When reporters show up at the house to question Chrissy about her blog, Lauren decides to come out to them as a lesbian couple so Chrissy can keep fighting against Herzkauf. The Cretins break into Chrissy's house and kidnap Lauren and the baby. They drive them to the school and start to shoot it up. Herzkauf starts mutating as a result of running out of gas from the captured students and runs into the school at the same time looking for more, turning into a monster and slaughtering dozens of students. Chrissy, Slater, and Kelly go into the school to look for Lauren, finding her tied up in a classroom but are immediately captured and taunted by Zac and the other Cretins, who threaten to sexually assault them. Kevin busts in and murders Zac. The other Cretins run off with the baby, with Kevin giving chase, and Slater is killed when he jumps on a grenade that the Cretins threw into the room. Chrissy makes an attempt to reach out to the fully mutated Herzkauf, but after Herzkauf kills Kelly decides that he has to die. Lauren grabs Mr. Chip's laser, accidentally fires into the sky, killing God, before she and Chrissy kiss and fire off the laser together, finally finishing off Herzkauf. The school explodes; Chrissy gives a speech to the surviving students that the time of hate and homophobia is over, and Kevin comes out of the wreckage and returns the baby to Lauren. Despite Lauren urging Kevin to stay with them, he says goodbye and blows both himself and Principal Westley up as Westley tries to flee the town. Lauren and Chrissy get married in a private ceremony under a rainbow.

==Cast==
- Asta Paredes as Chrissy
- Catherine Corcoran as Lauren
- Vito Trigo as Leonardo
- Clay von Carlowitz as Eugene
- Zac Amico as Zac
- Lemmy as The President
- Lloyd Kaufman as Lee Harvey Herzkauf
- Ron Jeremy as God
- Monique Dupree as Shower Girl
- Nadia White as Lacey
- James Rolfe as The Angry Video Game Nerd (Cameo)

==Production==
A majority of the fifth film was shot concurrently with the fourth film, Return to Nuke 'Em High Volume 1. Principal photography began in August 2012 and finished in September 2012. However, the film suffered an extended post-production period. In June 2015, Troma launched a crowdfunding campaign and raised $63,615 for post-production costs.

==Release==
The sequel premiered at the Cannes Film Festival in May 2017 with some slight controversy as Kaufman stated Troma employees were "slapped around and arrested by thugs in suits joined by police" while promoting the film. The film had its American debut with a Los Angeles premiere on March 8, 2018 at the Ahrya Fine Arts Theater in Beverly Hills, California.
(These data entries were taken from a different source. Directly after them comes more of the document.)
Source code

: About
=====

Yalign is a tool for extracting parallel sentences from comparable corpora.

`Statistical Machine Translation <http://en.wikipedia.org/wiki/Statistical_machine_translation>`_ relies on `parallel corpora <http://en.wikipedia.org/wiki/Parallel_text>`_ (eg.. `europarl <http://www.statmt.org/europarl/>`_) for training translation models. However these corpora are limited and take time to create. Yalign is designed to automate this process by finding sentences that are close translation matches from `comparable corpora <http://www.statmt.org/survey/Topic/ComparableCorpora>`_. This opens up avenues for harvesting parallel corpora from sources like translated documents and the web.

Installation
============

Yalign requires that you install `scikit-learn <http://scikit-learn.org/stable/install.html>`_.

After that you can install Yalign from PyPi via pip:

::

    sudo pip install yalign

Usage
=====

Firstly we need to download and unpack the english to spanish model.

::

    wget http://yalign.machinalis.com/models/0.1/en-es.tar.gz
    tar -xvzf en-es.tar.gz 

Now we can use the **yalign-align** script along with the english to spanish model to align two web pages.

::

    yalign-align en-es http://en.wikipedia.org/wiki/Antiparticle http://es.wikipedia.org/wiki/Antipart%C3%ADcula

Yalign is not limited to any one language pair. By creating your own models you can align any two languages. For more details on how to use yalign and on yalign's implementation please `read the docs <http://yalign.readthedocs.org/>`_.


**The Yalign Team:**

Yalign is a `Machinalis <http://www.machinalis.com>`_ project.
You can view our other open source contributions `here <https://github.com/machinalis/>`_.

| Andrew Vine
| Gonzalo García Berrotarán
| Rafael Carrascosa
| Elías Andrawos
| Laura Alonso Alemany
Prior to its home video debut, Troma allowed fans a three-day digital rental of the movie online for $4.99 in February 2019. The movie released on Blu-ray on November 12, 2019.

==Reception==
Reviews were generally positive with nearly all noting the film's various excesses. Writing of the 2017 Cannes premiere, Simon Abrams of RogerEbert.com said "Kaufman delivers everything exploitation fans want: full frontal nudity, duck rape, mutant monsters, oodles of blood and gore, a fat man with a Prince Albert genital piercing, and more" and that this film "might be Kaufman's angriest polemic yet, and it's consequently his looniest." Katie Walsh of The Los Angeles Times stated one had to admire "Kaufman for staying so committed to sensational, offensive exploitation filmmaking." Film Threat gave the film 4 out of 5 stars and called it "Troma’s most manic magnum opus yet" that could be considered "the all too meta, fourth wall breaking, asylum wall destroying amalgamation of everything Kaufman has been working towards in his career." Glenn Kenny of The New York Times called the film a "putrid but at times oddly amiable exercise" that "offers a relentless barrage of toilet humor, haphazard film parodies and gore effects that are no less repellent for being unconvincing."